Instruction a -> According to the guitar interview, what are the only two divisions in music?

Exercise passage ->
┌──

This is “your” instrument, really. Everything that happens around the steel-string guitar has been, and is, legitimately an American experience. But there is stuff going on all over the world. The Portuguese guitar; if you listen to fado, Amalia Rodriguez, she’ll break your heart. She sings just a cent flat on some of those notes, and that’s what does it.

But the American experience has been very widespread and very diverse – black, white, urban, rural. All folk, and all outside the method, outside that kind of discipline. It’s only been over the past twenty years or so that we’ve seen colleges apply discipline and method to it, and we’ve seen an explosion of players who all sound the same.

When you say “folk,” you’re not referring to folk music; you’re referring to homegrown…
Non-classical. There are only two divisions in music. Jazz gets more difficult because it straddles both. But there’s the classical tradition, within you learn a vast technique to cope with a huge existing wonderful repertoire; then there’s the folk tradition, where you grab the nearest thing you can and do whatever you can at that moment to express how you feel. That’s the steel-string tradition, which is an American tradition. The worst thing I ever saw was someone wrote a book called Hawaiian Guitar Method [laughs]. There was no method! I talked to Ray Kane over there, and he said, “Man, you play too complicated.” You just get a nice sound, and you keep doing it until you feel better.

You’re in sort of a category all your own in that you don’t really play like anyone else, and you’ve taken open tunings into uncharted territory.

└──

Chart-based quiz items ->

┌──

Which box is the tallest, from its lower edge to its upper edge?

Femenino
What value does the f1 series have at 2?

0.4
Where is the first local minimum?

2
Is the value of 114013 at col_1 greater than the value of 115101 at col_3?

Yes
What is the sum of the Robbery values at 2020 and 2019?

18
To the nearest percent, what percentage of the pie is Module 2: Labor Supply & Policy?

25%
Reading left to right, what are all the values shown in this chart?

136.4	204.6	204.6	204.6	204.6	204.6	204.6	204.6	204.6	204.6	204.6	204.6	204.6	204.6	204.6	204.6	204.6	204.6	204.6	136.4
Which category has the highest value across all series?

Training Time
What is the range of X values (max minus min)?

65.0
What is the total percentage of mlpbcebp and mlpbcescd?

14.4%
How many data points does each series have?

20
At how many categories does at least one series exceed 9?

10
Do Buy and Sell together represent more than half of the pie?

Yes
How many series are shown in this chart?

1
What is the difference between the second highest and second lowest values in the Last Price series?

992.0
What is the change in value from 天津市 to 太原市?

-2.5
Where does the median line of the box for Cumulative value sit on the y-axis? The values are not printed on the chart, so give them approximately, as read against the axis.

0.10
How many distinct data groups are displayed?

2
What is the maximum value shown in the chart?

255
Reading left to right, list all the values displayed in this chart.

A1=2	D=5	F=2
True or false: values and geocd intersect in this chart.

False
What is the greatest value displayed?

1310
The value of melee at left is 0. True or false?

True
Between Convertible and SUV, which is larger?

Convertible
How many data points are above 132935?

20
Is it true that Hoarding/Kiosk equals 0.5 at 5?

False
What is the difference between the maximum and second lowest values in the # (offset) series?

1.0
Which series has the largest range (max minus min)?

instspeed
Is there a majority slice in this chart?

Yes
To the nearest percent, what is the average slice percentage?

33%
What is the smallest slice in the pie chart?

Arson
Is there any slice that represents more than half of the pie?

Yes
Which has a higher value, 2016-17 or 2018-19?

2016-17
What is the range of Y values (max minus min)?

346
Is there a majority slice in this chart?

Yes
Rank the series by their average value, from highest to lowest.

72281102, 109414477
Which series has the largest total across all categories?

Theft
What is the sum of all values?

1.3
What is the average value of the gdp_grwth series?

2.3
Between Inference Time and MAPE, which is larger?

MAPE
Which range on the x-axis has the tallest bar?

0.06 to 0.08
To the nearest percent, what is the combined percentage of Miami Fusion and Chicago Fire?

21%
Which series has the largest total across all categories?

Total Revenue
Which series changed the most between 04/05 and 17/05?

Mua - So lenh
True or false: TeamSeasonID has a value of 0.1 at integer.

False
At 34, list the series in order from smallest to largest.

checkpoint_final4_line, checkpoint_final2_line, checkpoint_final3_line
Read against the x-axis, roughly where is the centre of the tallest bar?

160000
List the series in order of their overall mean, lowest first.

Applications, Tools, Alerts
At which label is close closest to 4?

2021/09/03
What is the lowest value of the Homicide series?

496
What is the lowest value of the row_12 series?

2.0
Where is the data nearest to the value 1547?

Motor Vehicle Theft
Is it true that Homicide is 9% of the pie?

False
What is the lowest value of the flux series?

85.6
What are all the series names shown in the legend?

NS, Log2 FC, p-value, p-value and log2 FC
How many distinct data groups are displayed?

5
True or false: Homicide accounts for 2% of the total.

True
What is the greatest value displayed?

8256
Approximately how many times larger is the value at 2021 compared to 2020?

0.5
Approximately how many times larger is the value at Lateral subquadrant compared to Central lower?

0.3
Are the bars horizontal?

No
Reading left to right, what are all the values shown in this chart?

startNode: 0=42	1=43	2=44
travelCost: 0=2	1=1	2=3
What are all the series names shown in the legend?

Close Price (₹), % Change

└──

Instruction b -> Copy the lines of the listing starting at the line containing "Mua - So lenh" and ending at the line containing "What is the lowest value of the row_12", including both of those lines.

Task result a -> The classical tradition and the folk tradition.

Task result b ->
Mua - So lenh
True or false: TeamSeasonID has a value of 0.1 at integer.

False
At 34, list the series in order from smallest to largest.

checkpoint_final4_line, checkpoint_final2_line, checkpoint_final3_line
Read against the x-axis, roughly where is the centre of the tallest bar?

160000
List the series in order of their overall mean, lowest first.

Applications, Tools, Alerts
At which label is close closest to 4?

2021/09/03
What is the lowest value of the Homicide series?

496
What is the lowest value of the row_12 series?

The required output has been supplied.